**WHAT THE TASK ASKS**
In the entries below, find each line with the string "step" and copy it.

**INPUT DATA**
----------------

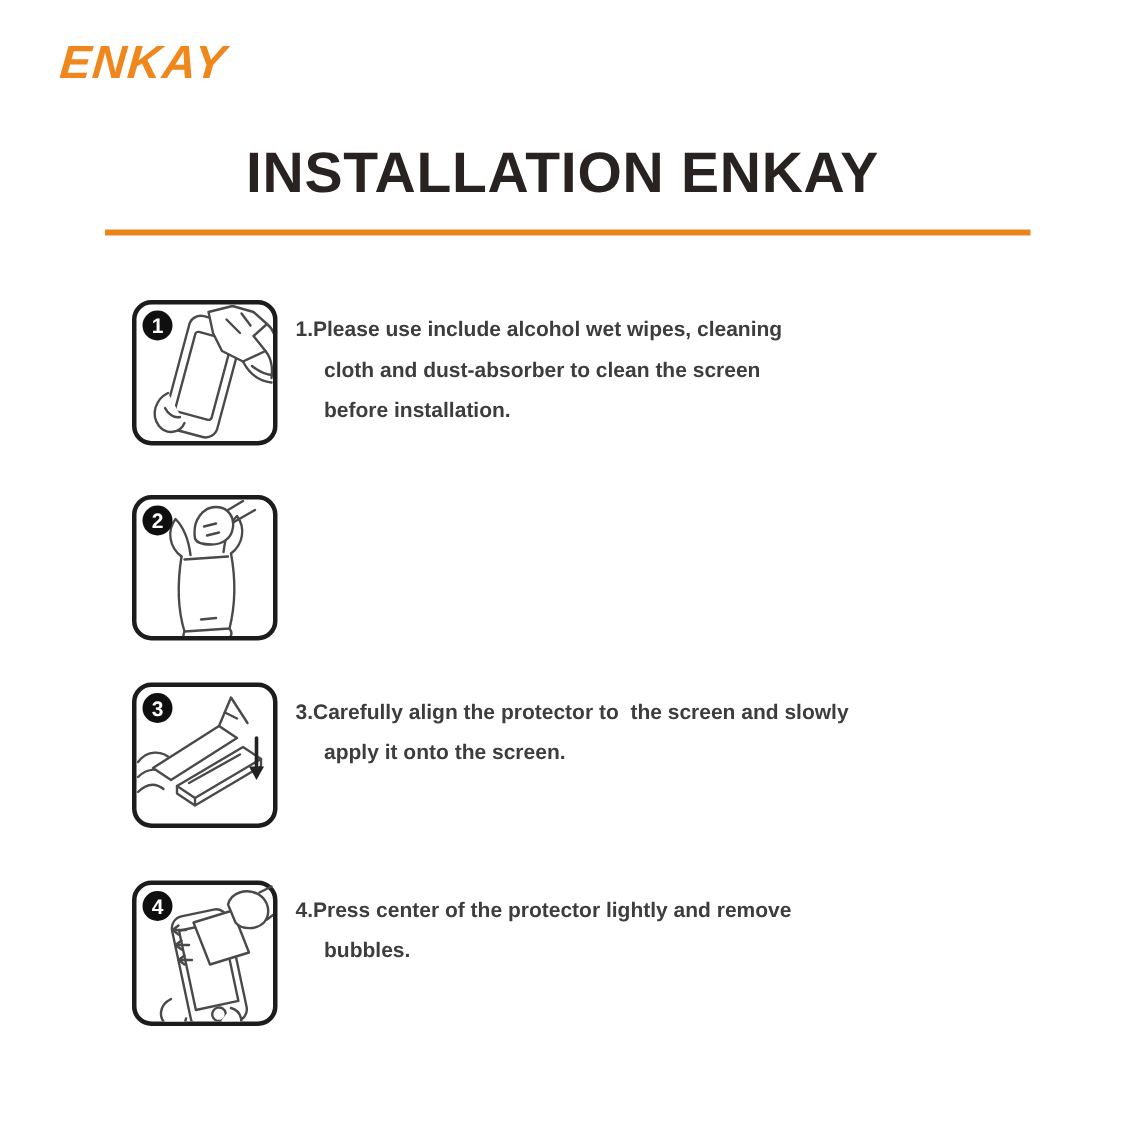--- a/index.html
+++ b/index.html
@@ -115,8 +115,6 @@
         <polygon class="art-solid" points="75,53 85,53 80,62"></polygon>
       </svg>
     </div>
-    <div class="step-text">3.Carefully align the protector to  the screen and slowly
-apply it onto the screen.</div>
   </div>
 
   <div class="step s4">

----------------

**OUTPUT OF THE EXERCISE**
-    <div class="step-text">3.Carefully align the protector to  the screen and slowly
   <div class="step s4">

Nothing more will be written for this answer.